-- Problem to work on --
Lines with the word "year" in them are the ones to copy from the records.
(Records for processing Opens)
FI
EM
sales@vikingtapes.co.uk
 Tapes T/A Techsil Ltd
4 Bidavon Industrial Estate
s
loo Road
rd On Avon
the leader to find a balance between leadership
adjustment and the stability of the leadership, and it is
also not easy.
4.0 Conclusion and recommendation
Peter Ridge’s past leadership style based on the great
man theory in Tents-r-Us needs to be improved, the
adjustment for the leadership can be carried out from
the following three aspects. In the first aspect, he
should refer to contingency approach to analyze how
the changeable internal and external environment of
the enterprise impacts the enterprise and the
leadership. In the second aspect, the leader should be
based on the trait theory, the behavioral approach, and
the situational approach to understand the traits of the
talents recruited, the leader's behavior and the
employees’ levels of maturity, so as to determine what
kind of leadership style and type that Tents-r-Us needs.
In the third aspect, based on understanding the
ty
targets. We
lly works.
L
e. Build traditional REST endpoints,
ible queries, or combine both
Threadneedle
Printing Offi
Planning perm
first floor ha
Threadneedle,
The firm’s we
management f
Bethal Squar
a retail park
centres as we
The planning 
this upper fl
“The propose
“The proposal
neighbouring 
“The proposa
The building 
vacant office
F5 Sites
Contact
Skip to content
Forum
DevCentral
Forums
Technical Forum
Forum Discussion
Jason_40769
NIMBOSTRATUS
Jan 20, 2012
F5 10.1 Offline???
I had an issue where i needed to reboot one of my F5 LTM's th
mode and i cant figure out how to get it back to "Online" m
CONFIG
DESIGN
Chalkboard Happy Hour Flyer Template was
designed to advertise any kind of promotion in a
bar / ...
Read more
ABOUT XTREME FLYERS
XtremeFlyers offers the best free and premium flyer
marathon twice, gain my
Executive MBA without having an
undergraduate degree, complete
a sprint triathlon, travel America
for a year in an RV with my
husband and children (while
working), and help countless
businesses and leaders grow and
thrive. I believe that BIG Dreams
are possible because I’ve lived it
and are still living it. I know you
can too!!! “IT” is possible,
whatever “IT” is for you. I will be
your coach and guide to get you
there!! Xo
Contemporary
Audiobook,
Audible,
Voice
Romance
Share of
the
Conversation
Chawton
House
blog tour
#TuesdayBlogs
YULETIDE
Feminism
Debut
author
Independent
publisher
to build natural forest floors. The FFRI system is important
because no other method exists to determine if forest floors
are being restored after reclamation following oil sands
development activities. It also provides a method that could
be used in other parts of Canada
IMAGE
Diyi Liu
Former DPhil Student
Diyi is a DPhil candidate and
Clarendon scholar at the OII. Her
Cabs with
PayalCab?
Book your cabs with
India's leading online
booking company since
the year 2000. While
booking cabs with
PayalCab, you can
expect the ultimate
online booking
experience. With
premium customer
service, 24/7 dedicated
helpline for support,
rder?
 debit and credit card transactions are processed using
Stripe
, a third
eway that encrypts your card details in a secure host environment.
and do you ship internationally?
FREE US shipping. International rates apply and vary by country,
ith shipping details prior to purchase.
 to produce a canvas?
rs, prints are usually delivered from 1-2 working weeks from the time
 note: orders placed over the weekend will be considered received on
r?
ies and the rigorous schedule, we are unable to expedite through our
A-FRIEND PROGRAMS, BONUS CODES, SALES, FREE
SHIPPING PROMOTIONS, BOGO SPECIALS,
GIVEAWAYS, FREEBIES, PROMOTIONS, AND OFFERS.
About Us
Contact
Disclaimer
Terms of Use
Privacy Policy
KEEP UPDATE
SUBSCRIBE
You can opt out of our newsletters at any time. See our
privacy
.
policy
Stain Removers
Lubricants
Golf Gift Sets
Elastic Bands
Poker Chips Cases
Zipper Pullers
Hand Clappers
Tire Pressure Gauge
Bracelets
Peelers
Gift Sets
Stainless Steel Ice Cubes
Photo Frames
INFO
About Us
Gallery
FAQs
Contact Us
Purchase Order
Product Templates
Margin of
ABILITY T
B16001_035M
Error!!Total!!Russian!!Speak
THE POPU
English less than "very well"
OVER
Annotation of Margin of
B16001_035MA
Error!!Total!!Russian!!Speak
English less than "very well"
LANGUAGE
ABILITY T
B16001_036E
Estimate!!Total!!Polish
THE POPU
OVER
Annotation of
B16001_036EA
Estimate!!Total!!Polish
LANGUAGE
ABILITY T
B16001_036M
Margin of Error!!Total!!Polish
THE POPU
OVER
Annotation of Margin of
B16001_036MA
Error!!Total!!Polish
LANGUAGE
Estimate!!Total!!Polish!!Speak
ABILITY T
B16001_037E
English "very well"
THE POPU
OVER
(Records for processing Closes)
-- Reply --
for a year in an RV with my
the year 2000. While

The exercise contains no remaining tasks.